Rickie Lee Jones si definisce «una rocker di seconda genrazione» quando la incontriamo, via zoom dalla sua casa di New Orleans per parlare di Last Chance Texaco: Chronicles of an American Troubadour, l’autobiografia uscita in America ad aprile. La parabola artistica della cantautrice inizia effettivamente alla fine degli anni ‘70, qualche anno dopo la prima onda di artisti come Dylan e Joni Mitchell cui spesso viene accostata.

Per la verità l’esperienza della «trovatrice americana» del titolo prende le mosse da una sensibilità peripatetica molto «beat» nei primi anni on the road, per attraversare poi le tappe obbligate di una rock ‘n roll life in cui non sono mancate assuefazioni, eremitaggi a Big Sur nonché riformatori e un po’ di galera e una carriera lunga 17 dischi e un paio di Grammy. Nel libro adesso la storia autografa di una donna e un artista che si è spesa senza compromessi per affermarsi fra le principali interpreti del suo tempo

Ha scelto di vivere a New Orleans, perché?

Qui appena metto il naso fuori dalla porta è sicuro che incontro qualcuno che conosco o che non conosco ma che di certo mi racconta qualcosa. È il contrario di quello che succede a LA, dove se guardo qualcuno negli occhi e saluto, distraggono subito lo sguardo. Questa città mi attira, è gioiosa, per non dire fieramente idiosincratica e per questo attrae di tutto: diciottenni che voglio fare parate dalla mattina alla sera, ragazzi vestiti da ragazze, ragazze vestite da ragazzi – costumi di ogni genere, poi le parate di carnevale …gli Zulu, i Dragons, così tanti gruppi fieri di abitare qui e che sono sempre per strada. E l’altra cosa è il Dixieland, che io non ho mai preso troppo sul serie perché mi ricordava Disneyland – ma a New Orleans la imparano da bambini e vedi questi ragazzi neri che non portano la pistola o un boombox ma un trombone o una tuba per andare a ripetizione. Qualche anno fa camminavo per una strada deserta quando improvvisamente ecco che arriva una piccola parata, coi tamburi e gli ottoni e una coppia tutta in gingheri – si erano appena sposati e stavano facendo una parata di matrimonio. Li per lì mi sono detta “chi non verrebbe a vivere qui”?

Quali sono i suoi primi ricordi musicali?

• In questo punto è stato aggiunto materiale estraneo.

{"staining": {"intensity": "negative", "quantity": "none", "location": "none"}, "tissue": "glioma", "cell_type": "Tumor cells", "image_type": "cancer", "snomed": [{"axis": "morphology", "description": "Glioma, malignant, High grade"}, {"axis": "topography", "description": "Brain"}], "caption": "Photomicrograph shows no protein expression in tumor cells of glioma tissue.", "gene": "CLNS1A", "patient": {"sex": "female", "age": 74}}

La musica è sempre una conversazione, specialmente se è la tua professione. Prendi il meglio e lo fai tuo, tutti fanno così. I dischi che aveva mio padre erano circa cinque: Tommy Dorsey, Benny Goodman, Nina Simone, Ella Fitzgerald…Poi abbiamo comprato Day-O, Day-O! e Moon River, erano questi i dischi che ascoltavo prima che arrivassero i Beatles. Loro hanno avuto l’impatto più grande. Il mio primo disco è stato The Beatles VS The Four Seasons, che mi ha mandato mio nonno, poi mia madre mi ha comprato Electric Ladyland perché era esposto alla cassa del supermercato. Il primo disco che ho comprato coi mie soldi invece è stato dei Buffalo Springfield. Se vuoi imparare a scrivere, devi imparare tutto, renderlo emozionalmente tuo.

Di tutte le sue numerose frequentazioni musicali quali ritiene siano state creativamente fondamentali?

Beh, gli amici. Prima di incontrare Lowell (George, ndr) avavo sentito parlare dei Little Feat, ma francamente non facevano per me, mi piaceva «Willin’» ma quel tipo di country rock non mi entusiasmava. Prima di incontrare Tom Waits invece avevo sentito The Heart of Saturday Night e mi era piaciuta più di ogni cosa. Ricordo la foto sulla retro copertina che sembrava invitarmi in un nuovo mondo, con lui che teneva una sigaretta come una bacchetta magica davanti ad un edicola. Faceva il duro letterato, e all’epoca, negli anni 70 non c’era nessun altro che lo facesse. Mi attraeva l’idea di una persona originale forse ancor più della musica. e la musica dei miei amici mi era tanto più preziosa, ma come dicevo è una conversazione…Io gli ho dato un po’ di West Side Story, loro un po’ di Miles Davis…Avanti e indietro.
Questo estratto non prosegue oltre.